Return only these lines: the one that contains "в онлайн магазина;" and every line after it through the end of the listing, exactly, without pictures.

# SUPPLIED INFORMATION
--------------------------------
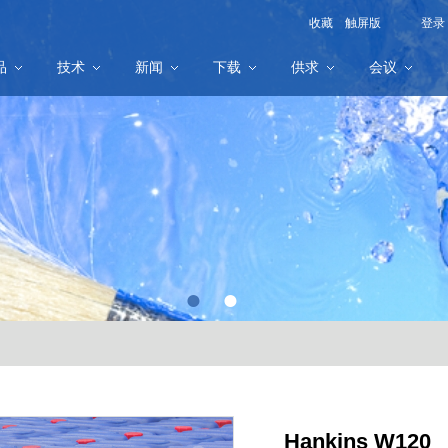
收藏
触屏版
登录
品
技术
新闻
下载
供求
会议
●
●
Hankins W120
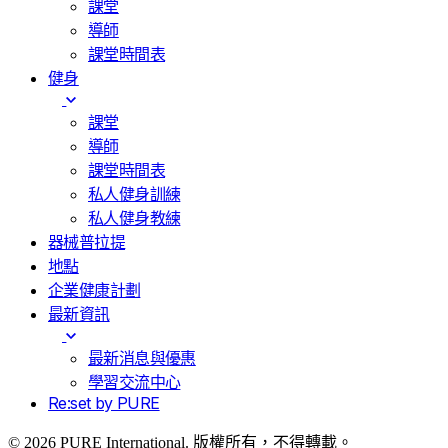
課堂
導師
課堂時間表
健身
課堂
導師
課堂時間表
私人健身訓練
私人健身教練
器械普拉提
地點
企業健康計劃
最新資訊
最新消息與優惠
學習交流中心
Re:set by PURE
© 2026 PURE International. 版權所有，不得轉載。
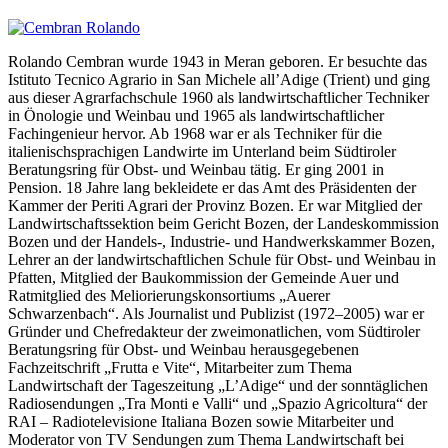
Rolando Cembran wurde 1943 in Meran geboren. Er besuchte das
Istituto Tecnico Agrario in San Michele all’Adige (Trient) und ging
aus dieser Agrarfachschule 1960 als landwirtschaftlicher Techniker
in Önologie und Weinbau und 1965 als landwirtschaftlicher
Fachingenieur hervor. Ab 1968 war er als Techniker für die
italienischsprachigen Landwirte im Unterland beim Südtiroler
Beratungsring für Obst- und Weinbau tätig. Er ging 2001 in
Pension. 18 Jahre lang bekleidete er das Amt des Präsidenten der
Kammer der Periti Agrari der Provinz Bozen. Er war Mitglied der
Landwirtschaftssektion beim Gericht Bozen, der Landeskommission
Bozen und der Handels-, Industrie- und Handwerkskammer Bozen,
Lehrer an der landwirtschaftlichen Schule für Obst- und Weinbau in
Pfatten, Mitglied der Baukommission der Gemeinde Auer und
Ratmitglied des Meliorierungskonsortiums „Auerer
Schwarzenbach“. Als Journalist und Publizist (1972–2005) war er
Gründer und Chefredakteur der zweimonatlichen, vom Südtiroler
Beratungsring für Obst- und Weinbau herausgegebenen
Fachzeitschrift „Frutta e Vite“, Mitarbeiter zum Thema
Landwirtschaft der Tageszeitung „L’Adige“ und der sonntäglichen
Radiosendungen „Tra Monti e Valli“ und „Spazio Agricoltura“ der
RAI – Radiotelevisione Italiana Bozen sowie Mitarbeiter und
Moderator von TV Sendungen zum Thema Landwirtschaft bei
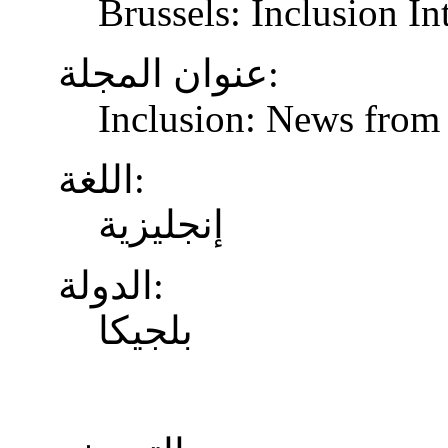
Brussels: Inclusion In
عنوان المجلة:
Inclusion: News from 
اللغة:
إنجليزية
الدولة:
بلجيكا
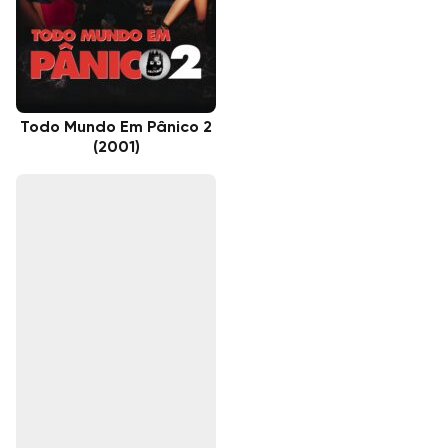
Todo Mundo Em Pânico 2
(2001)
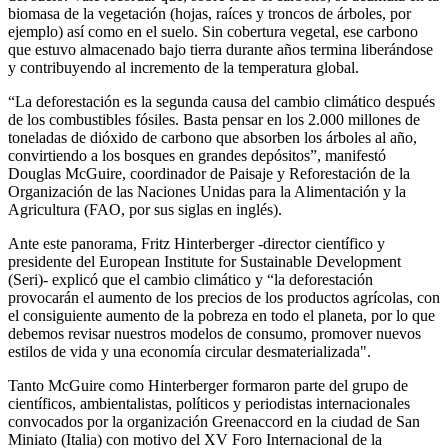
biomasa de la vegetación (hojas, raíces y troncos de árboles, por
ejemplo) así como en el suelo. Sin cobertura vegetal, ese carbono
que estuvo almacenado bajo tierra durante años termina liberándose
y contribuyendo al incremento de la temperatura global.
“La deforestación es la segunda causa del cambio climático después
de los combustibles fósiles. Basta pensar en los 2.000 millones de
toneladas de dióxido de carbono que absorben los árboles al año,
convirtiendo a los bosques en grandes depósitos”, manifestó
Douglas McGuire, coordinador de Paisaje y Reforestación de la
Organización de las Naciones Unidas para la Alimentación y la
Agricultura (FAO, por sus siglas en inglés).
Ante este panorama, Fritz Hinterberger -director científico y
presidente del European Institute for Sustainable Development
(Seri)- explicó que el cambio climático y “la deforestación
provocarán el aumento de los precios de los productos agrícolas, con
el consiguiente aumento de la pobreza en todo el planeta, por lo que
debemos revisar nuestros modelos de consumo, promover nuevos
estilos de vida y una economía circular desmaterializada".
Tanto McGuire como Hinterberger formaron parte del grupo de
científicos, ambientalistas, políticos y periodistas internacionales
convocados por la organización Greenaccord en la ciudad de San
Miniato (Italia) con motivo del XV Foro Internacional de la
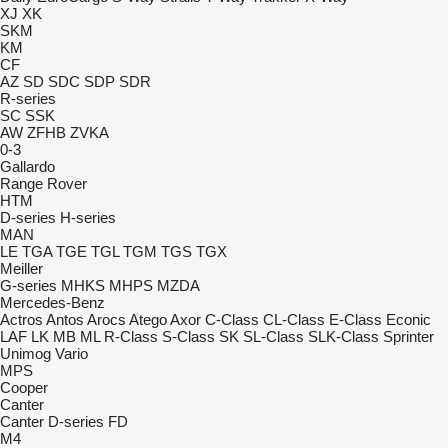
XJ
XK
SKM
KM
CF
AZ
SD
SDC
SDP
SDR
R-series
SC
SSK
AW
ZFHB
ZVKA
0-3
Gallardo
Range Rover
HTM
D-series
H-series
MAN
LE
TGA
TGE
TGL
TGM
TGS
TGX
Meiller
G-series
MHKS
MHPS
MZDA
Mercedes-Benz
Actros
Antos
Arocs
Atego
Axor
C-Class
CL-Class
E-Class
Econic
LAF
LK
MB
ML
R-Class
S-Class
SK
SL-Class
SLK-Class
Sprinter
Unimog
Vario
MPS
Cooper
Canter
Canter
D-series
FD
M4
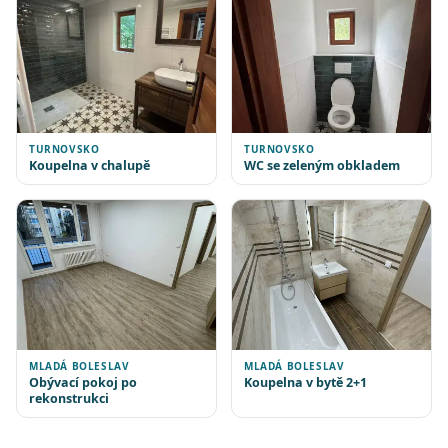
TURNOVSKO
TURNOVSKO
Koupelna v chalupě
WC se zeleným obkladem
MLADÁ BOLESLAV
MLADÁ BOLESLAV
Obývací pokoj po
Koupelna v bytě 2+1
rekonstrukci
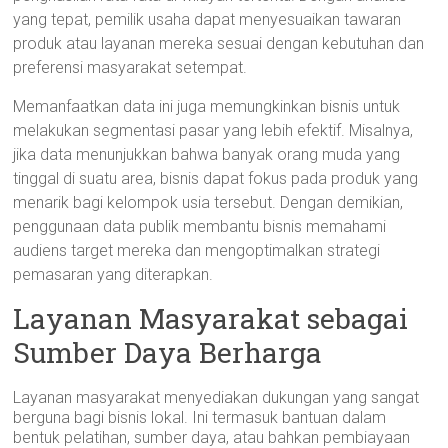
yang tepat, pemilik usaha dapat menyesuaikan tawaran
produk atau layanan mereka sesuai dengan kebutuhan dan
preferensi masyarakat setempat.
Memanfaatkan data ini juga memungkinkan bisnis untuk
melakukan segmentasi pasar yang lebih efektif. Misalnya,
jika data menunjukkan bahwa banyak orang muda yang
tinggal di suatu area, bisnis dapat fokus pada produk yang
menarik bagi kelompok usia tersebut. Dengan demikian,
penggunaan data publik membantu bisnis memahami
audiens target mereka dan mengoptimalkan strategi
pemasaran yang diterapkan.
Layanan Masyarakat sebagai
Sumber Daya Berharga
Layanan masyarakat menyediakan dukungan yang sangat
berguna bagi bisnis lokal. Ini termasuk bantuan dalam
bentuk pelatihan, sumber daya, atau bahkan pembiayaan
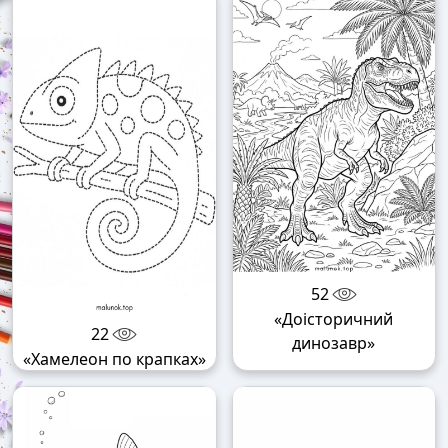
52
«Доісторичний
22
динозавр»
«Хамелеон по крапках»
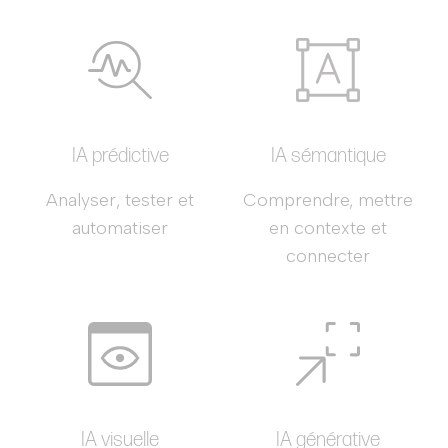
IA prédictive
IA sémantique
Analyser, tester et
Comprendre, mettre
automatiser
en contexte et
connecter
IA visuelle
IA générative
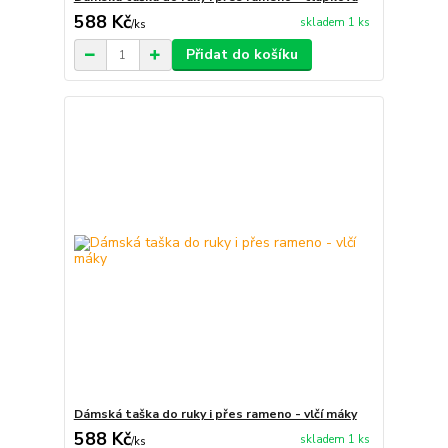
588 Kč
skladem 1 ks
/
ks
Přidat do košíku
Dámská taška do ruky i přes rameno - vlčí máky
588 Kč
skladem 1 ks
/
ks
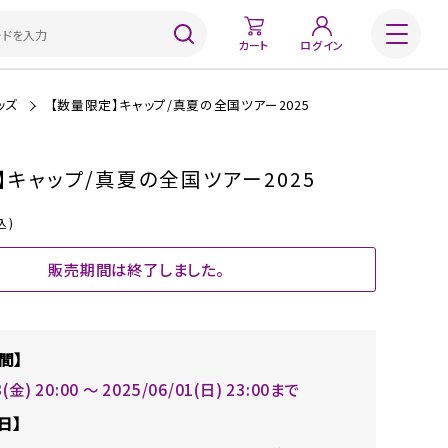
カート
ログイン
ッズ
【数量限定】キャップ/真夏の全国ツアー2025
】キャップ/真夏の全国ツアー2025
込)
販売期間は終了しました。
間】
3(金) 20:00 〜 2025/06/01(日) 23:00まで
日】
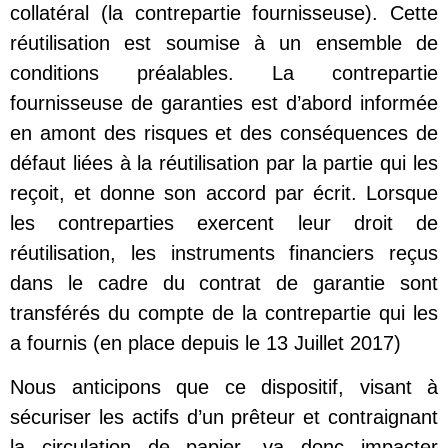
collatéral (la contrepartie fournisseuse). Cette
réutilisation est soumise à un ensemble de
conditions préalables. La contrepartie
fournisseuse de garanties est d’abord informée
en amont des risques et des conséquences de
défaut liées à la réutilisation par la partie qui les
reçoit, et donne son accord par écrit. Lorsque
les contreparties exercent leur droit de
réutilisation, les instruments financiers reçus
dans le cadre du contrat de garantie sont
transférés du compte de la contrepartie qui les
a fournis (en place depuis le 13 Juillet 2017)
Nous anticipons que ce dispositif, visant à
sécuriser les actifs d’un prêteur et contraignant
la circulation de papier, va donc impacter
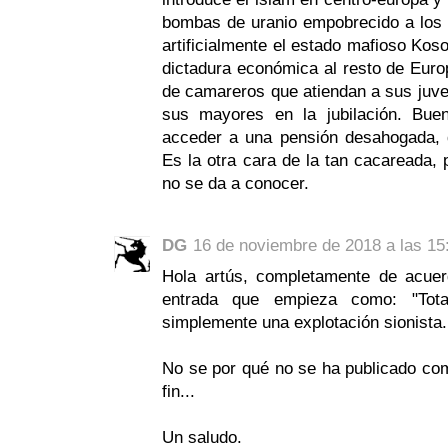
bombas de uranio empobrecido a los c
artificialmente el estado mafioso Kos
dictadura económica al resto de Euro
de camareros que atiendan a sus juve
sus mayores en la jubilación. Bue
acceder a una pensión desahogada,
Es la otra cara de la tan cacareada,
no se da a conocer.
DG
16 de noviembre de 2018 a las 15
Hola artús, completamente de acuer
entrada que empieza como: "Tot
simplemente una explotación sionista..
No se por qué no se ha publicado com
fin...
Un saludo.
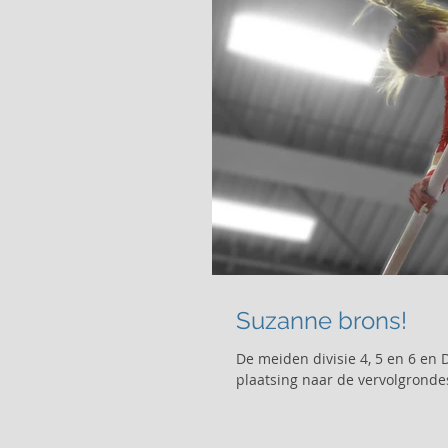
Suzanne brons!
De meiden divisie 4, 5 en 6 en
plaatsing naar de vervolgrondes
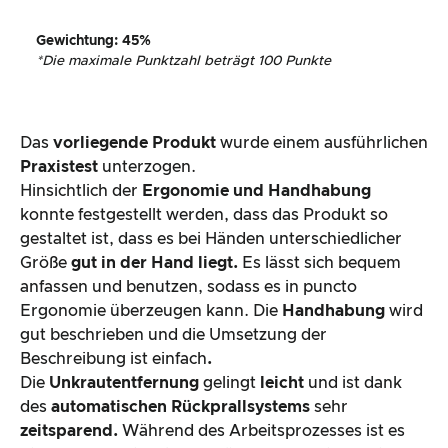
Gewichtung
:
45
%
*
Die maximale Punktzahl beträgt 100 Punkte
Das
vorliegende Produkt
wurde einem ausführlichen
Praxistest
unterzogen.
Hinsichtlich der
Ergonomie und Handhabung
konnte festgestellt werden, dass das Produkt so
gestaltet ist, dass es bei Händen unterschiedlicher
Größe
gut in der Hand liegt.
Es lässt sich bequem
anfassen und benutzen, sodass es in puncto
Ergonomie überzeugen kann. Die
Handhabung
wird
gut beschrieben und die Umsetzung der
Beschreibung ist einfach
.
Die
Unkrautentfernung
gelingt
leicht
und ist dank
des
automatischen Rückprallsystems
sehr
zeitsparend.
Während des Arbeitsprozesses ist es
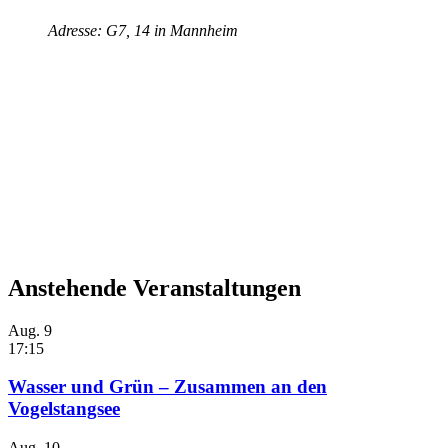
Adresse: G7, 14 in Mannheim
Anstehende Veranstaltungen
Aug.
9
17:15
Wasser und Grün – Zusammen an den
Vogelstangsee
Aug.
10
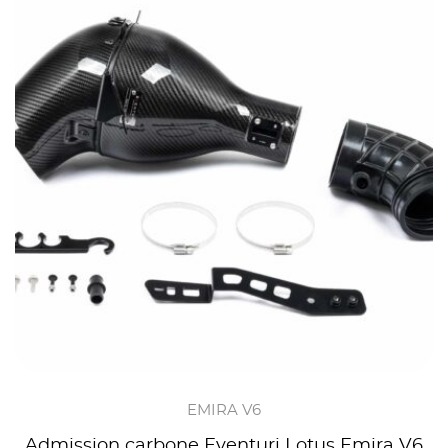
EMIRA V6
Admission carbone Eventuri Lotus Emira V6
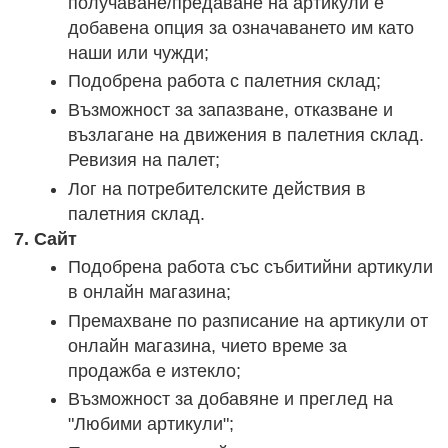
получаване/предаване на артикули е
добавена опция за означаването им като
наши или чужди;
Подобрена работа с палетния склад;
Възможност за запазване, отказване и
възлагане на движения в палетния склад.
Ревизия на палет;
Лог на потребителските действия в
палетния склад.
7. Сайт
Подобрена работа със събитийни артикули
в онлайн магазина;
Премахване по разписание на артикули от
онлайн магазина, чието време за
продажба е изтекло;
Възможност за добавяне и преглед на
"Любими артикули";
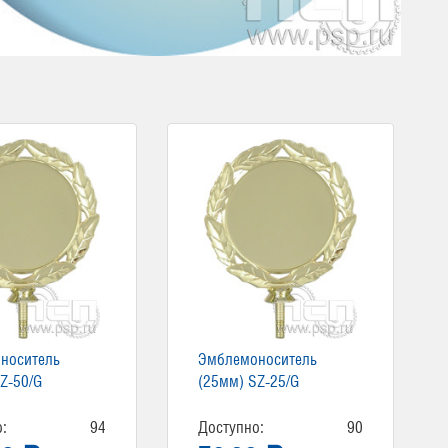
носитель
Эмблемоноситель
Z-50/G
(25мм) SZ-25/G
:
94
Доступно:
90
--------------------------------
# PROBLEM SOLUTION
в онлайн магазина;
Премахване по разписание на артикули от
онлайн магазина, чието време за
продажба е изтекло;
Възможност за добавяне и преглед на
"Любими артикули";
носитель
Эмблемоноситель
Z-50/G
(25мм) SZ-25/G
:
94
Доступно:
90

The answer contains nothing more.